A whole sub-culture was making music inspired by the unusual tastes of one middle-aged man on the radio, and all those resulting genres were unified by a carefree spontaneity; rehearsing was liberating, performing was confrontational and watching other people do it was gloriously confusing. "What WAS that?" I'd wonder to myself after witnessing a band comprising a euphonium, distorted bass guitar and someone declaiming confessional beat poetry while stood on a stool. It was hard to come up with an answer.

"So, how much is this fanzine?" asked Peel as the interview wound up. "50 pence," I said. "But do you need a stamped addressed envelope?" "Oh, yeah... A5 size, please." "It's a good thing I'm here to remind you about these things," he said, "otherwise any small profit you might make you'd have lost." In the days following the broadcast, I received precisely three orders for Glottal Stop. Three 50p pieces to put in my dad's plastic tub. I had more luck at gigs; I'd march up to people, ask if they wanted to buy one, and usually they'd say yes.

Right now I'm peering hesitantly at issue one of Glottal Stop, and can honestly admit that it's unreadable, a teenage brainsplurge that reverberates with naivety and cliché. But back then I was proud of it. It somehow legitimised this arcane interest I'd developed in weird music. "Look," I could say, waving it about, "this reflects the cultural importance of bands you've never heard of."

But more importantly, that neatly stapled document of my late teenage years ended up forging alliances that felt strong and still feel strong today. Largely unconcerned with critical acclaim or sales, many of the musicians I wrote about and hung out with in 1988 are still doing their thing, and much of that has to do with one Liverpudlian bloke with a beard.

The emptiness that lots of us felt when Peel died in 2004 had little to do with what he was like as a person; it was because our lives were inextricably connected to each other via him. While hurtling along the narrow paths he'd unwittingly sent us down, we swapped letters, cooked up plans, bonded, fell in love and created wonderful things. He partly defined us.

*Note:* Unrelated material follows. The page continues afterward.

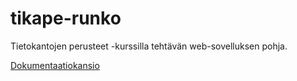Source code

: # tikape-runko

Tietokantojen perusteet -kurssilla tehtävän web-sovelluksen pohja.

[Dokumentaatiokansio](https://helsinkifi-my.sharepoint.com/personal/xvixvi_ad_helsinki_fi/_layouts/15/onedrive.aspx?id=%2Fpersonal%2Fxvixvi_ad_helsinki_fi%2FDocuments%2FHY%2FCS%20Bachelor%20Courses%2Ftikape)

"Thanks very much for coming in," concluded Peel at the end of the segment, "and thanks very much to your dad for bringing you up here." Bearing in mind the rather poor interview I'd just been semi-responsible for, his final words to me were exceedingly generous. "And if you feel like making your way up here again," he said, "to advise us on what's going on, or any developments in the magazine world, please do. Just phone up any time you like."

I never did phone again; deep down I knew I wasn't cut out for a broadcasting career. But I'd worked out that grasping opportunities that terrify you and worrying about the consequences later on is a pretty good strategy.

Otherwise you'd never have any stories worth telling.